Saved entries:
┏━━

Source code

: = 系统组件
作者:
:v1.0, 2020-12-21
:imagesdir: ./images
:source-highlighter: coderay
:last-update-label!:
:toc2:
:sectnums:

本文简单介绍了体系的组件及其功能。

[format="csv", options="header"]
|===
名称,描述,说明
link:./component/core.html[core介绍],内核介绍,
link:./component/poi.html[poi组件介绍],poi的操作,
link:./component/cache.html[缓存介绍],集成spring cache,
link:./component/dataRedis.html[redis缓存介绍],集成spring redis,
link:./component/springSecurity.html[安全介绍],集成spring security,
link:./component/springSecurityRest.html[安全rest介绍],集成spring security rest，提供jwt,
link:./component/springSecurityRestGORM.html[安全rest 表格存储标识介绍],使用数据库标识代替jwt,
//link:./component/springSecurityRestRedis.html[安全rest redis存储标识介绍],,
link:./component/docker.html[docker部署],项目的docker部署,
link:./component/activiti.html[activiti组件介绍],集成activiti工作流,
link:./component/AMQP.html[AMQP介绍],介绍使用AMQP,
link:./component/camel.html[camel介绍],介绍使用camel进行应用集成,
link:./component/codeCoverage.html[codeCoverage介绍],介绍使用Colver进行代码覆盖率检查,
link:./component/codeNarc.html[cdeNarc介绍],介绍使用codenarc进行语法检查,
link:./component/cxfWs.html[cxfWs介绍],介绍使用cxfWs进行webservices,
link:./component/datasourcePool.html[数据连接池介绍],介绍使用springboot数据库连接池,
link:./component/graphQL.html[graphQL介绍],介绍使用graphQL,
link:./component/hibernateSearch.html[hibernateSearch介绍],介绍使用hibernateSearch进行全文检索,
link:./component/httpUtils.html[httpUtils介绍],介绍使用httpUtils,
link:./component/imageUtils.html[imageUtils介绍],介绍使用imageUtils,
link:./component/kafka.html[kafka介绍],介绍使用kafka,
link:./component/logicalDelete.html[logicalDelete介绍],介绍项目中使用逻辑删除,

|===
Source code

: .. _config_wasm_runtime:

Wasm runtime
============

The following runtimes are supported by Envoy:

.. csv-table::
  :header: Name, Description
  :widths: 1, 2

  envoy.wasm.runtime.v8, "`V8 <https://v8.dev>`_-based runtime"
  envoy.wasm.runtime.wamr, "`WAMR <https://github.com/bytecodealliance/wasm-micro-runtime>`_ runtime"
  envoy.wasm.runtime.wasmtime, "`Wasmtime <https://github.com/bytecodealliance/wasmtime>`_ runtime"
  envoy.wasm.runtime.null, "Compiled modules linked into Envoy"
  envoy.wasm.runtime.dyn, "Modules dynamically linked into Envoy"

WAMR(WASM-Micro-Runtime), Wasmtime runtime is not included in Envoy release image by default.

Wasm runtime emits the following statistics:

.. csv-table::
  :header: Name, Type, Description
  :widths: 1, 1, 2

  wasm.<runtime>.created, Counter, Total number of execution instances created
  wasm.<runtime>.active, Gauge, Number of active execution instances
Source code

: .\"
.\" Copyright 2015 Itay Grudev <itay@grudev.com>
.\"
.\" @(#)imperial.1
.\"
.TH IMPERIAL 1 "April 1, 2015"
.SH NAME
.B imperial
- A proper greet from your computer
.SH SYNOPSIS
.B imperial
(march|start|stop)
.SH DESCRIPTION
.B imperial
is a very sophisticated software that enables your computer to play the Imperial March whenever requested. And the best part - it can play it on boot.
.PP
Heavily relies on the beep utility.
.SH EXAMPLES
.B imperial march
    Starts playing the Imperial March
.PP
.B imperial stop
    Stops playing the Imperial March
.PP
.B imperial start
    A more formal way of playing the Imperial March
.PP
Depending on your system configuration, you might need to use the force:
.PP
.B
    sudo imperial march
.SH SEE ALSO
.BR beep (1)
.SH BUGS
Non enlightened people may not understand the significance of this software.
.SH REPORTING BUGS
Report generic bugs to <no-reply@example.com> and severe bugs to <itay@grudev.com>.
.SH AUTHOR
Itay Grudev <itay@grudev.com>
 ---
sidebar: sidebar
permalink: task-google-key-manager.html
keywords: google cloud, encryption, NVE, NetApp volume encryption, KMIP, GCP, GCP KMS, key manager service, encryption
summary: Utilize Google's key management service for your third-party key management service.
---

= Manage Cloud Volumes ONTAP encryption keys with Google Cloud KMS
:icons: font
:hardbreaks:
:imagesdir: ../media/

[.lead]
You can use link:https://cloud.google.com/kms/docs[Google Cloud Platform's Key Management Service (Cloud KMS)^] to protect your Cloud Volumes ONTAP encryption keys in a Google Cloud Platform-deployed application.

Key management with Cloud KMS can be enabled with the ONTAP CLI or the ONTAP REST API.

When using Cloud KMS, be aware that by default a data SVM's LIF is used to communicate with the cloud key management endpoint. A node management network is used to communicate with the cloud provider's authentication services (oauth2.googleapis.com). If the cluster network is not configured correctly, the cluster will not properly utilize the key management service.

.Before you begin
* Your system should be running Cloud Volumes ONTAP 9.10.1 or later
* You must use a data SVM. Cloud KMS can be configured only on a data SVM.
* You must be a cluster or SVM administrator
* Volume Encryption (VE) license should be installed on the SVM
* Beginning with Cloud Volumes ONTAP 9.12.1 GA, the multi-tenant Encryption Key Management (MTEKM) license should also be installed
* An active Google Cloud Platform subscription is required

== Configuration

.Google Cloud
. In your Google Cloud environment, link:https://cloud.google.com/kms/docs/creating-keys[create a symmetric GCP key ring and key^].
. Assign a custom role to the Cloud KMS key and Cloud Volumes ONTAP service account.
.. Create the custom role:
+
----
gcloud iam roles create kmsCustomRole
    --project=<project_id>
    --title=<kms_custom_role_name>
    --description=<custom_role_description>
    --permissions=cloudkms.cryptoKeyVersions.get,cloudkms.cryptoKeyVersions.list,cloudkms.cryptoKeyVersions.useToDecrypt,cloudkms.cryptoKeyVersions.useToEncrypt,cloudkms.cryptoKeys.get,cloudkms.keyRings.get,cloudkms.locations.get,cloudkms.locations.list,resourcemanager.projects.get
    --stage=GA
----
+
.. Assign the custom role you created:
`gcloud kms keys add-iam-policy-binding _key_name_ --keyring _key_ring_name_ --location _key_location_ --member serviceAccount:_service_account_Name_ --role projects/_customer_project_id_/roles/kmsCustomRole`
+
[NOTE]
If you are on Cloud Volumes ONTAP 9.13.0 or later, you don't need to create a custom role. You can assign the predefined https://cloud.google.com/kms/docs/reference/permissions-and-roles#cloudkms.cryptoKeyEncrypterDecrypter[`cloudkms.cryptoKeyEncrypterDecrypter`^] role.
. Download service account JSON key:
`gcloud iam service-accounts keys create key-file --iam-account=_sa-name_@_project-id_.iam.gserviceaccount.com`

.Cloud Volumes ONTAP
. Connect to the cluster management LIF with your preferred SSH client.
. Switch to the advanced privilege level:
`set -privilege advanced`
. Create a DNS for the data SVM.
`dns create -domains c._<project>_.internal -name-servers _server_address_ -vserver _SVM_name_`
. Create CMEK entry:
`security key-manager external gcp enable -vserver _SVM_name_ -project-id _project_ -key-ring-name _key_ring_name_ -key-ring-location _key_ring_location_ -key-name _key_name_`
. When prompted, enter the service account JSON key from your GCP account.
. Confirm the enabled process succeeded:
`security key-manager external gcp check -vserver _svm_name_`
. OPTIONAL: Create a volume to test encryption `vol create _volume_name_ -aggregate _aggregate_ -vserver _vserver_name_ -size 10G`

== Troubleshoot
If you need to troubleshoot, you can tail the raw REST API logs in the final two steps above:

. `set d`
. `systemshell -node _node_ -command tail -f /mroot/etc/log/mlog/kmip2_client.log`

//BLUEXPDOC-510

┗━━

ACTIVITY:
Each line of the entries that holds "Wasmtime" should be counted, and only the total given.

WRITTEN SOLUTION:
2